Exercise passage Start Marker

  2. Sue Colen says:

    I’m sorry for your loss Sarah.
    This topic is so pertinent and has recently been addressed by a Palliative Care Physician, Dr Kathryn Mannix, in a book entitled, Listen, how to find words for tender conversations. The right question can certainly open doors for factual details as Sarah points out, but also for significant emotions to the extent that the patient feels they have been heard.

  3. Dr Chris Hammersley says:

    Terrific article, Ms White!

    I remember asking for guidance as a medical student in relation to *the way to ask questions*, not just algorithmically, but also with emotional intelligence.
    My registrar looked befuddled, and said “Just go down the list, they’re all there!”. I instinctively knew this was poor guidance, but did not know what else to do to help myself.

    Because it was a dumb checklist, not an engaging approach, I knew that it would make the patient feel I wasn’t close to getting it, maybe wouldn’t even be capable of getting it, and even… that I didn’t care. It would sound like they were just a practice object. A dummy. “Why reveal anything to this person?”
Exercise passage End Marker
Material supplied Start Marker
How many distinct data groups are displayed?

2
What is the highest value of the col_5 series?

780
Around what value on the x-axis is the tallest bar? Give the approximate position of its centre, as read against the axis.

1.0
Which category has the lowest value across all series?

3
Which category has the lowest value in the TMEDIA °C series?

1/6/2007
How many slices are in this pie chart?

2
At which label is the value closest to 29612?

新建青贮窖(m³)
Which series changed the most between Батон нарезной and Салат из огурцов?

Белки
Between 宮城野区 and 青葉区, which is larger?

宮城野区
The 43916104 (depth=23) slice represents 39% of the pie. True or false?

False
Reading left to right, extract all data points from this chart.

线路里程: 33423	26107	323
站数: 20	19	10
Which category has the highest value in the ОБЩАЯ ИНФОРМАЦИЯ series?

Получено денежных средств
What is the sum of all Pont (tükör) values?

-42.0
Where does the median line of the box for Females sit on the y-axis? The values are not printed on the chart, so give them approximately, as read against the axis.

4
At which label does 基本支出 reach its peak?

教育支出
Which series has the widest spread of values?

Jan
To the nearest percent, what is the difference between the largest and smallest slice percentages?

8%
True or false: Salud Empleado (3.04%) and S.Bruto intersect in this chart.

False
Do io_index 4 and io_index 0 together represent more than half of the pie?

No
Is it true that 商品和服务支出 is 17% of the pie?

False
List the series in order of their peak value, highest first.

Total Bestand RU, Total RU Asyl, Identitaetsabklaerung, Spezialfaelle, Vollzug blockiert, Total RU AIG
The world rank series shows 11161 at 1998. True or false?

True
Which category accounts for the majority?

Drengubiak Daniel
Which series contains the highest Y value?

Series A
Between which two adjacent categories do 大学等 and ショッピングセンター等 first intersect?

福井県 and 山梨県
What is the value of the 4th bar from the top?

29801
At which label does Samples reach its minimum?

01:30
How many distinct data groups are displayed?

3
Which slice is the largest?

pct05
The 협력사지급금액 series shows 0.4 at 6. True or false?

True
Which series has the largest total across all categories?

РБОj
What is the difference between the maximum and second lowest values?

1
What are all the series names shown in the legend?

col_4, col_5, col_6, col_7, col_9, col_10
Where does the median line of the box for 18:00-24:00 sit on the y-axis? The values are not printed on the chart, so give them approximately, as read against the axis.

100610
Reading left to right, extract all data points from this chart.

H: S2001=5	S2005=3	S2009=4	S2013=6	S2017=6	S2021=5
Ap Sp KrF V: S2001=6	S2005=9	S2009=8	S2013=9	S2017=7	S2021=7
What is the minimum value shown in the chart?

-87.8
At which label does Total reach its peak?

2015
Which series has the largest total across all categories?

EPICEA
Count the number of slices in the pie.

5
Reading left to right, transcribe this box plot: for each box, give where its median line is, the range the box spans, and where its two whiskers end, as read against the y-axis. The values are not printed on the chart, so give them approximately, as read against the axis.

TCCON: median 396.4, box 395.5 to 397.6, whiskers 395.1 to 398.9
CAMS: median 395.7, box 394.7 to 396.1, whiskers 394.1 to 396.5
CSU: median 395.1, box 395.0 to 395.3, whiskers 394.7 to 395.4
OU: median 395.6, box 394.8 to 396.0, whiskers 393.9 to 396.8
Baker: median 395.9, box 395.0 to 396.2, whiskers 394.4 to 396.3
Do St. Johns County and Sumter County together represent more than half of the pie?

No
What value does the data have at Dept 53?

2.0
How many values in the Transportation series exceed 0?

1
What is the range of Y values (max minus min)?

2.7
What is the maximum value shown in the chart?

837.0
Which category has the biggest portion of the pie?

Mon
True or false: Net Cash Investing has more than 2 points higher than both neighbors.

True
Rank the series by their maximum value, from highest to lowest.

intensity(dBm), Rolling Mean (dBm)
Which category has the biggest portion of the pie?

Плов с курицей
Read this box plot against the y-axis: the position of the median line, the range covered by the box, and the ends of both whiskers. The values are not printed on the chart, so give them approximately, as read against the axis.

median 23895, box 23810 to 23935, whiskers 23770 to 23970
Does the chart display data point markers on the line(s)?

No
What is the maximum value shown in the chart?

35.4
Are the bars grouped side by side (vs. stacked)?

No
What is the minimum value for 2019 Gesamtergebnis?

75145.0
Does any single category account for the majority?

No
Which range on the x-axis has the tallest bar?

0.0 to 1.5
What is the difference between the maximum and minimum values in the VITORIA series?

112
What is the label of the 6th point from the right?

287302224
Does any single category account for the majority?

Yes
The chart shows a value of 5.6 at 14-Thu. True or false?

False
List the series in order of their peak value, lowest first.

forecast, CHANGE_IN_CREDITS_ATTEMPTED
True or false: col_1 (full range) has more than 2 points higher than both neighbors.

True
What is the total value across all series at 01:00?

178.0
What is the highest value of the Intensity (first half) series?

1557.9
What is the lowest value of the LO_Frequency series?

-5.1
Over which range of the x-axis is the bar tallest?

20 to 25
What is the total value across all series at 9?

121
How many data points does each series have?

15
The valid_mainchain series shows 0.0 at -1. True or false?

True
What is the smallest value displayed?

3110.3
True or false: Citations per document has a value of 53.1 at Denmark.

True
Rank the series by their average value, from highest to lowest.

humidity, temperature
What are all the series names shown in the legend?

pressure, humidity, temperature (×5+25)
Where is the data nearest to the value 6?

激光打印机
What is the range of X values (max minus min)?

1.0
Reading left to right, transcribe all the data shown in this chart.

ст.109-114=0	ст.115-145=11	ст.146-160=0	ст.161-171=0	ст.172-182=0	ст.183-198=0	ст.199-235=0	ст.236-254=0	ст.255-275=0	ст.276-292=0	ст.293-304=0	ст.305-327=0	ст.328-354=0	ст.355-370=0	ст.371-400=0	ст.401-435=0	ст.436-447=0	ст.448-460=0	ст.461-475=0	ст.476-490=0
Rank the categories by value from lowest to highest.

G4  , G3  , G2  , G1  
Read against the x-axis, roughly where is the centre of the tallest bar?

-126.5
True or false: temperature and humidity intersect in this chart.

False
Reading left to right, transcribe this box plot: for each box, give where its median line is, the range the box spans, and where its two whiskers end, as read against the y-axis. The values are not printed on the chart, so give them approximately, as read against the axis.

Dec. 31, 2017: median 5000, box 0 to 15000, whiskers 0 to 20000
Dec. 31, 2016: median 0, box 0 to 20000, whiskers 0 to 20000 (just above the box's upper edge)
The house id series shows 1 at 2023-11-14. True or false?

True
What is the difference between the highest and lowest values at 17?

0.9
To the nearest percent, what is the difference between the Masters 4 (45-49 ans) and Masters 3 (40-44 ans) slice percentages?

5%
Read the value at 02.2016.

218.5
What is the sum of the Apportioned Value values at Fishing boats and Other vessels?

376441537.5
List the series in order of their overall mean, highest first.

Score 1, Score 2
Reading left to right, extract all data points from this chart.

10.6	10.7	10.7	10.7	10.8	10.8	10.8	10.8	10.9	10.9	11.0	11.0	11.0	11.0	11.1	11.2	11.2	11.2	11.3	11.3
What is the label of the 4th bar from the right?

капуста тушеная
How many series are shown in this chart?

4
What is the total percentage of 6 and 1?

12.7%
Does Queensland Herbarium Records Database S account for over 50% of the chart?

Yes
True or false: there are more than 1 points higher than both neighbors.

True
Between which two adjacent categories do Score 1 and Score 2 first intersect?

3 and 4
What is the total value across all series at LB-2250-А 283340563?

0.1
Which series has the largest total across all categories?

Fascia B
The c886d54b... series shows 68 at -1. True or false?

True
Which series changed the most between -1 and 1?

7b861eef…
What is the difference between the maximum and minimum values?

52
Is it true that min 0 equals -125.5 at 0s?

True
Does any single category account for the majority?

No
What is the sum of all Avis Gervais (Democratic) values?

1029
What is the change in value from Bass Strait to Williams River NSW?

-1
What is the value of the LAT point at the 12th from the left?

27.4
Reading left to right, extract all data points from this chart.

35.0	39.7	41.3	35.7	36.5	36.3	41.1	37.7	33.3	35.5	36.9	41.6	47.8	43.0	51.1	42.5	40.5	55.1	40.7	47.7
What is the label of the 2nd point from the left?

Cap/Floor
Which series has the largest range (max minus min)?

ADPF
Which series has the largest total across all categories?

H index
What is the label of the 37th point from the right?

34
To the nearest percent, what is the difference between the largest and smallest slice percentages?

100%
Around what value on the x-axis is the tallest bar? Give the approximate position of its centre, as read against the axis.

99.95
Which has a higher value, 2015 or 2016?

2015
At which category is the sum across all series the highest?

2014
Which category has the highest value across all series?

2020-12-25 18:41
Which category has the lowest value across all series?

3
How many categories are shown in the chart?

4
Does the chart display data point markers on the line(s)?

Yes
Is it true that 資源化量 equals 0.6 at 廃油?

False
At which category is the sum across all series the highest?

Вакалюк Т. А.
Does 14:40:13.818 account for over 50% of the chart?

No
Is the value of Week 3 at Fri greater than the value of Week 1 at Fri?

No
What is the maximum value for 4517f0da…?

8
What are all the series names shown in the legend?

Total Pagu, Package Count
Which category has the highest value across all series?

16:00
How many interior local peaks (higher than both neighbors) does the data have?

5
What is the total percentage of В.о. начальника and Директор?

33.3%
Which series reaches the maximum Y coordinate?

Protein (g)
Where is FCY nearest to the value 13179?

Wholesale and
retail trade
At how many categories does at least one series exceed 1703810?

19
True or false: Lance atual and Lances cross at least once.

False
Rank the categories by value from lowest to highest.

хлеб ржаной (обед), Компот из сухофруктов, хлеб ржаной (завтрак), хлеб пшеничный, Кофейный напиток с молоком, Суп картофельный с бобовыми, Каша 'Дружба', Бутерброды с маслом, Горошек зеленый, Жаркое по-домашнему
Material supplied End Marker
Pick up the reader comments on asking patients questions, found above the material, and continue them from their last sentence.

Output
    These days I find myself in the position of independent medical examiner and note, over and again, evidence of non-searching, non-specific history-taking which conforms to a pattern recognition approach, which is also means “jumping to conclusions”. And why is that? Because we are taught implicitly to hurry rather than engage.

    The thing is, the obvious 80% of stuff will get worked out without problems, even when clumsily explored. So it seems to work. But the truth is that an engaged bright school student might well be able to intuit many of these diagnoses. No craft needed.

    And it’s the 20% (certainly 10%) with erroneous or incomplete sets of diagnoses that get unnecessary tests, inappropriate treatments, missed time windows, just plain old unnecessary delays, and poorer outcomes leading to much greater costs. I’m actually under-emphasising that.

    Now I know to ask, when talking to a male suspected of drinking too much:

    “Do you get though more than three cartons a week?” He can then feel good about contradicting my wild over-estimate with the correct amount. Or that he prefers spirits. Or, just assent. (….Tailor your own preferred over-estimate.)

    “Do you get help with that?” (because maybe the quantity is shared). and, “What about on a Big Night?” etc

    Not, “How much alcohol do you drink?” which, for the problem drinker, tends to specifically trigger a pang of discomfort, leading to minimisation / underquoting.

    “Have you ever had any neck pain or injury?” *sounds* thorough and inescapable, but the wording is too inclusive, experienced as:
    “How would you like to go through all your past neck pain memory records and précis them for me?”, and so the obligate short answer is: ”No” (“Not really”).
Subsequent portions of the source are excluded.